Edward Singateh is very much an integral part of the political orthodoxy he helped create, whose weapon of choice is the violence that has plunged the Gambia in a political morass and an unbearable sense of dystopia. Crucially, the appointment of Mr Singateh, at this critical time of political upheavals in the Gambia, is suspect, considering the scheduled December, 2016 elections. In 2011, after a thorough fact-finding sojourn in the Gambia by ECOWAS staff, Hon James Victor Gbeho, former ECOWAS President determined that the Gambia’s electoral process was rigged, perverted and skewed in favor of the Armed Forces Provisional Ruling Council (AFPRC) party. Hon. James Gbeho’s understanding of the subverted political environment and mostly latent opposition oppression, declined to send election observers to what was proven as deeply flawed electoral process, which, in fact, would have undermined the objectives of ECOWAS. By roundly declining to send election observers to the Gambia, the ECOWAS Chief had rejected the legitimization of the regime. And, without being cynical, it would appear that the positioning of the murderous Edward Singateh to a highly visible ECOWAS position may likely be related to the planned December, 2016 elections, in particular, given the international pressure on Yahya Jammeh to step down, after twenty-one years of killings, torture, forced disappearances and exodus from the Gambia. But, Mr Singateh is intensely unpopular in Gambia, which makes his ascension to a highly visible ECOWAS job that much more depressing to Gambians.
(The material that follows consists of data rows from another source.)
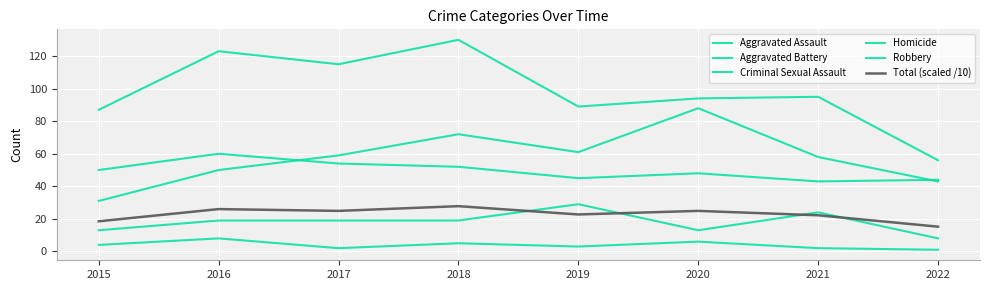

Where is the first local minimum for Criminal Sexual Assault?

2020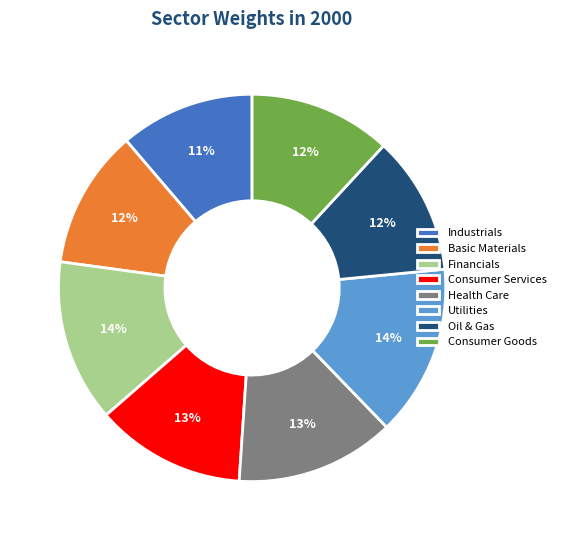

To the nearest percent, what is the average slice percentage?

12%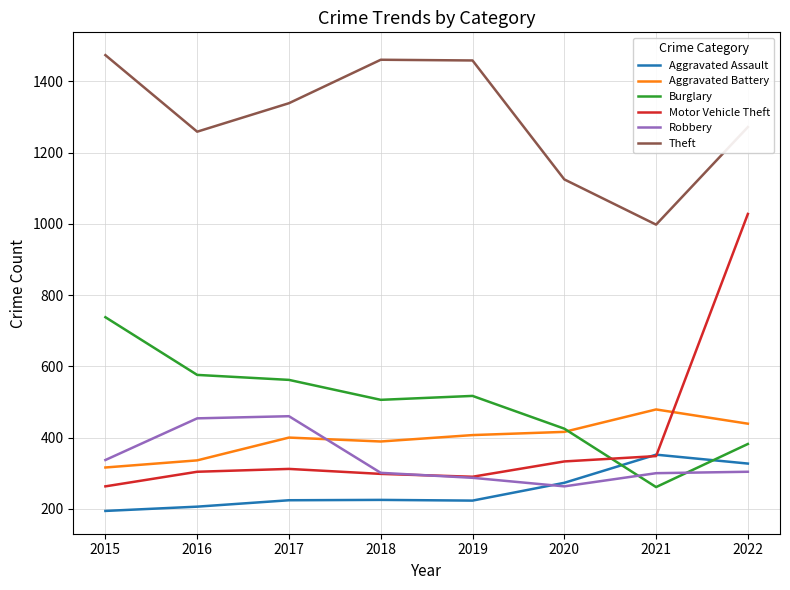

At how many categories does at least one series exceed 960?

8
Yahya Jammeh’s parochialism and Edward Singateh’s Machiavellian ruthlessness have complemented each other through the years, which has facilitated Yahya Jammeh’s long duration at the helm of political power in Gambia. Edward Singateh’s overarching task in ECOWAS as an apologist for Yahya Jammeh may soon play out, as it recently did in an interview in which Mr Singateh denied reality, to downplay Gambia’s suppression of free speech and onerous human rights violations. The next six months promise to be challenging to the Gambian regime, as the clamor for political change grows louder. The role Edward Singateh may play in insulating his co-criminal boss Yahya Jammeh from ECOWAS and international sanctions, may determine his and Mr Yahya Jammeh’s fate.